Updated

Israel has taken the upper hand in a new kind of Mideast conflict, one in which bullets are replaced by chickpeas.

Using a satellite dish on loan from a nearby broadcast station, cooks in an Arab town near Jerusalem whipped up more than four metric tons of hummus, the chickpea paste that is a staple — and a near-religious obsession — for many in the Middle East.

The cooks doubled the previous record for the world's biggest serving of hummus, set in October by cooks in Lebanon. That record broke an earlier Israeli record and briefly put Lebanon ahead.

Hundreds of jubilant Israelis, a mix of Arabs and Jews, gathered around the giant dish in the town of Abu Ghosh on Friday, many of them dancing as a singer performed an Arabic love song to the beige chickpea paste.

Just after midday, an adjudicator sent from London by Guinness World Records, Jack Brockbank, confirmed that the Israeli chefs now held the record. He put the exact amount of hummus in the giant dish at 9,017 pounds (4,090 kilograms).

Lebanon and Israel have officially been at war for six decades. Three months ago, when the Lebanese chefs prepared their record-breaking dish, they called it a move to reaffirm ownership of a Lebanese food they claimed had been appropriated by Israelis.

"Lebanon is trying to win a battle against Israel by registering this new Guinness World Record and telling the whole world that hummus is a Lebanese product, it's part of our traditions," said Fady Jreissati, the Lebanese organizer, said at the time.

The driving force behind the Israeli hummus dish, Jawdat Ibrahim, an Israeli Arab restaurateur who became a millionaire after winning a lottery in the U.S., played down the conflict, saying "competition is a healthy thing."

"Today we have the hummus. Hopefully, we will have the talks for peace in our region," he said.

The hummus war has been simmering for some time.
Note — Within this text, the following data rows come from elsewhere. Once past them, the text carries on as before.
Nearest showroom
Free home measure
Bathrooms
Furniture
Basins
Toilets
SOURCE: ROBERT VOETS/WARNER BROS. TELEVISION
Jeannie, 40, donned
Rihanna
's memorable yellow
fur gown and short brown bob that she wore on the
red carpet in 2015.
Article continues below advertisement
In 2008, a group of Lebanese businessmen announced plans to sue Israel to stop it from marketing hummus and other regional dishes as Israeli.
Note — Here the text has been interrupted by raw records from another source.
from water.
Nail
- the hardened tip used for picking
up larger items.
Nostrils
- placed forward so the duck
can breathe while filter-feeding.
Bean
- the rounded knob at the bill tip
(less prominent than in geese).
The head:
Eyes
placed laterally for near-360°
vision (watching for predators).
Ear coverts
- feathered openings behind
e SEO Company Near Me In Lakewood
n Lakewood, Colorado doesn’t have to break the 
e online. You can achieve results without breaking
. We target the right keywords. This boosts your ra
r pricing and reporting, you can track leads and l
Lebanese tourism minister Fadi Abboud told The Associated Press that his country plans to beat the new record in the spring with an even bigger plate of hummus prepared on the border with Israel. "This way they can learn how to do hummus," he said.

"We have no objection that other people do hummus but they should know that it is Lebanese. They (Israelis) should find a name other than hummus because this is a Lebanese name," Abboud said.

Many in the Arab world see Israel as a Western implant in the region, though a majority of Israel's population is of Middle Eastern and North African descent. The chefs responsible for Friday's record were from the country's one-fifth Arab minority.

Israel launched two major military operations against Lebanon, targeting guerrillas threatening Israel's northern border, in 1982 and in 2006. Both campaigns left widespread devastation in Lebanon.

On Friday, a newscaster on Israel's Army Radio referred to the hummus clash as the "third Lebanon war."